As a junior during Feehan’s Championship season, Libardoni anchored the defensive line alongside fellow Hall of Famer David Paine. Bishop Feehan surrendered a meager 108 points during the regular season, including a streak encompassing their final 6 regular season games when no team scored more than 8 points. On the offensive side of the football, Libardoni and Paine were the catalyst for a Feehan rushing attack that at one point ran for 200 yards in 4 successive outings. As the season culminated, the Sun Chronicle opined that the Feehan line created holes against Wareham “you could drive a truck through,” and RB Rob McCourt praised the blocking ability of Libardoni and Paine, saying how beautiful it was to watch them “mash” opponents.
Coach Smith hoped Dave Libardoni’s encore performance would be equally as successful. He would not be disappointed. In victories against Westwood and North Attleboro, Libardoni and company held their opponents to 6 and 7 points, respectively. The defense then shut out Dartmouth while Libardoni’s offensive line created a perfect balance for an offense needing a spark – 200 yards rushing and 200 yards passing.
After a loss to Mansfield, Feehan rushed for 300 yards behind Libardoni and linemates in a 42-6 victory over Coyle. The offensive line again paced Feehan in a victory over Attleboro. Kyle McAlice and Mike Montagna each rushed for over 100 yards and 2 touchdowns as Feehan rushed for 360 yards. After a 34-8 victory over Durfee, Coach Smith said of Libardoni, Peter Krafka, and linemates, “they did a great job, I’m proud of their effort.”

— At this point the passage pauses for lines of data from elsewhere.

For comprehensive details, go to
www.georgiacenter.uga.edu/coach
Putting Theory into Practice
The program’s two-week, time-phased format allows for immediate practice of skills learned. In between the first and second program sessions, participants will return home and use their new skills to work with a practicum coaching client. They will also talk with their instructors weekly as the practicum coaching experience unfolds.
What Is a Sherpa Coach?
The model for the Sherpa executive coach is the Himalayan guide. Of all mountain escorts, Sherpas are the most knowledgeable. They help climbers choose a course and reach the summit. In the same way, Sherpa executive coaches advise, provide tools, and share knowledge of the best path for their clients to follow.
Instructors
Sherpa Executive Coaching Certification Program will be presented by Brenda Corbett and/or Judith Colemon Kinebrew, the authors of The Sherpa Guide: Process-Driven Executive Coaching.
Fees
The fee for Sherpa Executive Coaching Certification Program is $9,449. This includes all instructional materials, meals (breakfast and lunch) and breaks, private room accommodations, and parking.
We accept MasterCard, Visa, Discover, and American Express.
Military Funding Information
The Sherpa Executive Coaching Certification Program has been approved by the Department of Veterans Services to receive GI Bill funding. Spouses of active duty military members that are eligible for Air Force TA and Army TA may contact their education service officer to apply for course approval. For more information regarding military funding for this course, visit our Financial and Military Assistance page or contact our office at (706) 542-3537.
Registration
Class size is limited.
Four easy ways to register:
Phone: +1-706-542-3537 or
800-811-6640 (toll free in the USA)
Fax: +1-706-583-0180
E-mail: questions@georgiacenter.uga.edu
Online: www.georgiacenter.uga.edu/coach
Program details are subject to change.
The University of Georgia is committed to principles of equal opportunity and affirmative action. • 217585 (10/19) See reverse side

To cement a fifth straight EAC crown, Feehan held Somerset to 6 pts and in a playoff victory against Bourne, the defense was suffocating. The Canalmen managed only one score and just 77 yards in the 2nd half. Coach Smith called Libardoni the cornerstone of the defense. Feehan overwhelmed Hingham the following week for its 4th consecutive State Championship, led by the experienced and battle-tested Shamrock Seniors.
In addition to earning EAC All-star Honors in 2004, Dave Libardoni is part of a small Bishop Feehan fraternity who, during their time on Holcott Drive, won four EAC Championships, four Super Bowl Championships, and has been elected to the Attleboro area Football Hall of Fame.